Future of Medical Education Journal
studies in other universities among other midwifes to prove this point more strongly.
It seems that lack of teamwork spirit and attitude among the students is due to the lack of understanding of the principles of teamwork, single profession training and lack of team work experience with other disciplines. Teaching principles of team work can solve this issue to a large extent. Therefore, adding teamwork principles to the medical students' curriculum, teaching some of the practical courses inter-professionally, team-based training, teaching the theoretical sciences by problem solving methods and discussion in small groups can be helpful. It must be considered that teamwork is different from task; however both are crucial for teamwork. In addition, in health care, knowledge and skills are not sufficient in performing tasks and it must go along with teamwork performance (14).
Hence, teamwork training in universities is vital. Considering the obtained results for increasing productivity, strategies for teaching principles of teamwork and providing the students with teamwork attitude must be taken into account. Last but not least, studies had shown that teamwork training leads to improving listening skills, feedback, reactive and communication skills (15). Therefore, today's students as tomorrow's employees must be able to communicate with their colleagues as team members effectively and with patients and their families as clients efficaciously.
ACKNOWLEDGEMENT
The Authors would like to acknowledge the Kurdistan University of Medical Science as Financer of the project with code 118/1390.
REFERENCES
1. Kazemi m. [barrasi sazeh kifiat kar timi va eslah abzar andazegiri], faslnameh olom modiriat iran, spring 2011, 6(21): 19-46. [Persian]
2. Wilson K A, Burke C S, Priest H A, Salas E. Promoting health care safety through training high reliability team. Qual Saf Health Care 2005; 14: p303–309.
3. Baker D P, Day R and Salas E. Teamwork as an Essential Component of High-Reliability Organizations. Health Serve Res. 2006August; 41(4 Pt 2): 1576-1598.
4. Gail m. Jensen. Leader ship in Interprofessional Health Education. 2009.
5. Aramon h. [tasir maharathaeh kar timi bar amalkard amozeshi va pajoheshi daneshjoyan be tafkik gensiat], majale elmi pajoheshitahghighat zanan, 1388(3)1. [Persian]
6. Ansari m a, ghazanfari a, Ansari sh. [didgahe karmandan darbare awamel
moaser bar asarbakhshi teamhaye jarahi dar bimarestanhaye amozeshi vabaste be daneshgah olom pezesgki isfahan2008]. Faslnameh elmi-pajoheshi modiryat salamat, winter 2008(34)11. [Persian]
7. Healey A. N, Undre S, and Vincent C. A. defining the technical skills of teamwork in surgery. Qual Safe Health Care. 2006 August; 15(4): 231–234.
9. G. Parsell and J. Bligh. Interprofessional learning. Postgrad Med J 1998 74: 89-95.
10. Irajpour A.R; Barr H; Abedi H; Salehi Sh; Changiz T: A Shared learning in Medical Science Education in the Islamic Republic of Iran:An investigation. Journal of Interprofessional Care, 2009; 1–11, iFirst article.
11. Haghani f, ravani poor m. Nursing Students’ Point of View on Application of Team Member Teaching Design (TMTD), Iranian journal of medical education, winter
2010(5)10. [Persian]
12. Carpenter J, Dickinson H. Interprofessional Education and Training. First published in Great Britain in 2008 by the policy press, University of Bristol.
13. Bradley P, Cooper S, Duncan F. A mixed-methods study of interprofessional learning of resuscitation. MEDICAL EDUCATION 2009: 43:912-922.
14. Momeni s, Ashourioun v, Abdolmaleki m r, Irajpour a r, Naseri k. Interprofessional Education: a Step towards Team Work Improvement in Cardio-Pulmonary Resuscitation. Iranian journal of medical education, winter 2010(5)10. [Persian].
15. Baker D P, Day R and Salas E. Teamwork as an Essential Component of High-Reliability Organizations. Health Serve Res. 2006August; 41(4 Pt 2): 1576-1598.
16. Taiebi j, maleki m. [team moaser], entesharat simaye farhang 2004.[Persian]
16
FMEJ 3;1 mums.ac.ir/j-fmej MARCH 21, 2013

____

WHAT YOU SHOULD DO: Could you type out every entry again exactly as it stands?

TASK ANSWER:
Future of Medical Education Journal
studies in other universities among other midwifes to prove this point more strongly.
It seems that lack of teamwork spirit and attitude among the students is due to the lack of understanding of the principles of teamwork, single profession training and lack of team work experience with other disciplines. Teaching principles of team work can solve this issue to a large extent. Therefore, adding teamwork principles to the medical students' curriculum, teaching some of the practical courses inter-professionally, team-based training, teaching the theoretical sciences by problem solving methods and discussion in small groups can be helpful. It must be considered that teamwork is different from task; however both are crucial for teamwork. In addition, in health care, knowledge and skills are not sufficient in performing tasks and it must go along with teamwork performance (14).
Hence, teamwork training in universities is vital. Considering the obtained results for increasing productivity, strategies for teaching principles of teamwork and providing the students with teamwork attitude must be taken into account. Last but not least, studies had shown that teamwork training leads to improving listening skills, feedback, reactive and communication skills (15). Therefore, today's students as tomorrow's employees must be able to communicate with their colleagues as team members effectively and with patients and their families as clients efficaciously.
ACKNOWLEDGEMENT
The Authors would like to acknowledge the Kurdistan University of Medical Science as Financer of the project with code 118/1390.
REFERENCES
1. Kazemi m. [barrasi sazeh kifiat kar timi va eslah abzar andazegiri], faslnameh olom modiriat iran, spring 2011, 6(21): 19-46. [Persian]
2. Wilson K A, Burke C S, Priest H A, Salas E. Promoting health care safety through training high reliability team. Qual Saf Health Care 2005; 14: p303–309.
3. Baker D P, Day R and Salas E. Teamwork as an Essential Component of High-Reliability Organizations. Health Serve Res. 2006August; 41(4 Pt 2): 1576-1598.
4. Gail m. Jensen. Leader ship in Interprofessional Health Education. 2009.
5. Aramon h. [tasir maharathaeh kar timi bar amalkard amozeshi va pajoheshi daneshjoyan be tafkik gensiat], majale elmi pajoheshitahghighat zanan, 1388(3)1. [Persian]
6. Ansari m a, ghazanfari a, Ansari sh. [didgahe karmandan darbare awamel
moaser bar asarbakhshi teamhaye jarahi dar bimarestanhaye amozeshi vabaste be daneshgah olom pezesgki isfahan2008]. Faslnameh elmi-pajoheshi modiryat salamat, winter 2008(34)11. [Persian]
7. Healey A. N, Undre S, and Vincent C. A. defining the technical skills of teamwork in surgery. Qual Safe Health Care. 2006 August; 15(4): 231–234.
9. G. Parsell and J. Bligh. Interprofessional learning. Postgrad Med J 1998 74: 89-95.
10. Irajpour A.R; Barr H; Abedi H; Salehi Sh; Changiz T: A Shared learning in Medical Science Education in the Islamic Republic of Iran:An investigation. Journal of Interprofessional Care, 2009; 1–11, iFirst article.
11. Haghani f, ravani poor m. Nursing Students’ Point of View on Application of Team Member Teaching Design (TMTD), Iranian journal of medical education, winter
2010(5)10. [Persian]
12. Carpenter J, Dickinson H. Interprofessional Education and Training. First published in Great Britain in 2008 by the policy press, University of Bristol.
13. Bradley P, Cooper S, Duncan F. A mixed-methods study of interprofessional learning of resuscitation. MEDICAL EDUCATION 2009: 43:912-922.
14. Momeni s, Ashourioun v, Abdolmaleki m r, Irajpour a r, Naseri k. Interprofessional Education: a Step towards Team Work Improvement in Cardio-Pulmonary Resuscitation. Iranian journal of medical education, winter 2010(5)10. [Persian].
15. Baker D P, Day R and Salas E. Teamwork as an Essential Component of High-Reliability Organizations. Health Serve Res. 2006August; 41(4 Pt 2): 1576-1598.
16. Taiebi j, maleki m. [team moaser], entesharat simaye farhang 2004.[Persian]
16
FMEJ 3;1 mums.ac.ir/j-fmej MARCH 21, 2013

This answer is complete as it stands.